Edward Rolison wrote:
Thanks for all the answers thus far. They've been helpful.
I'm bottle necked on CPU primarily. I've checked the drives, and there's
Sorry, but I have to ask: which ONTAP version is this on your 6280? Before or after 8.2.1? 7-mode I presume. When you say your're at 90% "CPU" you're referring to the *first* column of the output of sysstat -x, under a File Sharing ("NAS") type workload, yes?
Your're basically stating that your're at 850/1200 = 71% CPU. It's a respectful load on a head, you'd better be below ~30% on the partner head or else your s**t will stop short at an HA failover
The interesting part here is what the whole output from systat -M looks like in detail, rolling stats with say 2.5 m interval:
'priv set -q diag; sysstat -M 150'
no particular hotspots there - I have nice big aggregates with ~200 spindles, and they're comfortably less than 30%. Nor network - trunked 10G cards, and none are particularly 'hot'. (Nor anywhere else I'm looking).

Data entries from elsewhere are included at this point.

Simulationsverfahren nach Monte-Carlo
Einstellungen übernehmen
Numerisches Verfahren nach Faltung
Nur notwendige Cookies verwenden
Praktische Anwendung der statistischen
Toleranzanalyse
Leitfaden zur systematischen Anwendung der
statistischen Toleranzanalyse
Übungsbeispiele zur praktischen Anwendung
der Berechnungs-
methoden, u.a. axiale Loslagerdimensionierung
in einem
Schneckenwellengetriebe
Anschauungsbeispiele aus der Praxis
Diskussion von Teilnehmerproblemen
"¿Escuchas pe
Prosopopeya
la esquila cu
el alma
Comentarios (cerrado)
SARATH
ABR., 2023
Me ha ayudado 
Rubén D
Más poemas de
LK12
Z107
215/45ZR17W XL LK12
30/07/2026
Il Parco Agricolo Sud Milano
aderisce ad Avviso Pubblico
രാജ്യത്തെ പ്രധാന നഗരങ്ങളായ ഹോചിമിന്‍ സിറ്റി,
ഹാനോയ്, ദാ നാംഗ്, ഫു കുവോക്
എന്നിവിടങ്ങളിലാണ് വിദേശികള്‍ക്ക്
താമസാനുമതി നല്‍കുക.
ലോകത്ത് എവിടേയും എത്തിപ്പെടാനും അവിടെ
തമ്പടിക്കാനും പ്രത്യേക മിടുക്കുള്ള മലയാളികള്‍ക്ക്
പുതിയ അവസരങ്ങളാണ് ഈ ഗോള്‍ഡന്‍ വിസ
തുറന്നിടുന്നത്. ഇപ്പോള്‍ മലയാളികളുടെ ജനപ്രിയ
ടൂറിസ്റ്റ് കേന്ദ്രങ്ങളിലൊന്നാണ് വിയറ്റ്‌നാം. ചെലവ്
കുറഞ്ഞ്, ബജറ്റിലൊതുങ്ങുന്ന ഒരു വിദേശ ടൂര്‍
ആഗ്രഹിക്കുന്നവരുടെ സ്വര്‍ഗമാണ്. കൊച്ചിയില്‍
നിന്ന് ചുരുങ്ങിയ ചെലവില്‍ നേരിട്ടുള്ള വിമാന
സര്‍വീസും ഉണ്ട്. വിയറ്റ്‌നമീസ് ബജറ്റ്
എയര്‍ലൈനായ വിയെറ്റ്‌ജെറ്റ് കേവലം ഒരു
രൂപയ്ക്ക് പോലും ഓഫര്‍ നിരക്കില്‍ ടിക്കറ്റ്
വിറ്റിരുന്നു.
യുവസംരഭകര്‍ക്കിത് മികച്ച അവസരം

Very good -- there's some processing bottleneck you're hitting it sounds like that to me. I have quite some experiance from this kind of stuff, on several large 6290s rather simliar to yours it feels like. Same "class" of File Sharing (NFS dominated) workload as well. You might be badly fragmented for free space, especially of the W latencu is bad but R is AOK and metadata (GETATTR, LOOKUP & ACCES) are all good
BTW the answer to your Q at the start of this trehad is, of course, "it depends". It's always that answer. Always. Always. (Not possible to give any rought rule of thumb even)
/M
But the 'sysstat -x' cpu load is in the mid-high 90s, and the 'sysstat -M' is giving a sum of around 850% (12CPUs).

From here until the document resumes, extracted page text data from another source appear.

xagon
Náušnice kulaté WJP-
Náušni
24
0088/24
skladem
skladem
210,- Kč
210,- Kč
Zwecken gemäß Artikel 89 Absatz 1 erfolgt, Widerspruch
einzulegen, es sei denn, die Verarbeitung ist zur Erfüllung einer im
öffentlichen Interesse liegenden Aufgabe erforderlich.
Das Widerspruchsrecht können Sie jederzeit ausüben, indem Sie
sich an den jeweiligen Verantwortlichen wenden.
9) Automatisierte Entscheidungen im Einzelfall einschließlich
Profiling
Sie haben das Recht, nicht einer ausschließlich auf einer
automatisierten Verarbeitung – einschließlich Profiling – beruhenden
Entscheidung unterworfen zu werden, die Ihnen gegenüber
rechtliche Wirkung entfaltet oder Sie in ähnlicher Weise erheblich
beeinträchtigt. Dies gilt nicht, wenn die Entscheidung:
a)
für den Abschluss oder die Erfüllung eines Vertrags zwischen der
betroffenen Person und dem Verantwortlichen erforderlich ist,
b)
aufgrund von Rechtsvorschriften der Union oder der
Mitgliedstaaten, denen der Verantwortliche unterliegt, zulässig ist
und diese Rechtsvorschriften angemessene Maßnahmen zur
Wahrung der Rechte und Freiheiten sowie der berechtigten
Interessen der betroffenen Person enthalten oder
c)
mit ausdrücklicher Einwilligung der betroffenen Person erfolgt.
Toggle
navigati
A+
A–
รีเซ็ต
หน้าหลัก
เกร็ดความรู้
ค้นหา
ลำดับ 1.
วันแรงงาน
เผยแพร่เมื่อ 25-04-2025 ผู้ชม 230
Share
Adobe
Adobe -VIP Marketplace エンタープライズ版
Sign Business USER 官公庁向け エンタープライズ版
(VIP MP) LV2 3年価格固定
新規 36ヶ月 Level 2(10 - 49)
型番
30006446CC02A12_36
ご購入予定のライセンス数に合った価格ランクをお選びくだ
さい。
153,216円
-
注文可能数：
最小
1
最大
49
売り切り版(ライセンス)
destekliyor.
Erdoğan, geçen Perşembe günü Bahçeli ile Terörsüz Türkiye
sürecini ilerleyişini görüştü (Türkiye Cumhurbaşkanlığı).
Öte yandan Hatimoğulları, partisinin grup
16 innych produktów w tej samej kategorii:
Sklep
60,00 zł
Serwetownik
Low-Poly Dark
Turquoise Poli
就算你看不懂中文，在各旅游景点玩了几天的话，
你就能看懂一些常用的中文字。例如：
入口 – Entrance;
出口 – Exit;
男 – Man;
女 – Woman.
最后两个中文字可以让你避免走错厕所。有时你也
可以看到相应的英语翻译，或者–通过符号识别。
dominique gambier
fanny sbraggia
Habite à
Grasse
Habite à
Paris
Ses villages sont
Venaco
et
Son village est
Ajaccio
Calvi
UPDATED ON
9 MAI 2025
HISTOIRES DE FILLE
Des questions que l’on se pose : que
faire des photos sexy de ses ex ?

I do have particular volumes 'running hot' that correlates with latency spikes on another volume (and is getting complaints from another user group). By 'running hot' I mean '10K IOPs' and 200MB/sec read, 200MB/sec write. Whilst it's doing that, if my 'other customer' tries to use their share, they get pretty persistent 20ms+ latency (from 'stats show volume') at about 1000 iops/20MB read/sec.
I'm pretty sure this is my root cause, but my 'gut feeling' is that it shouldn't be. Hence the question.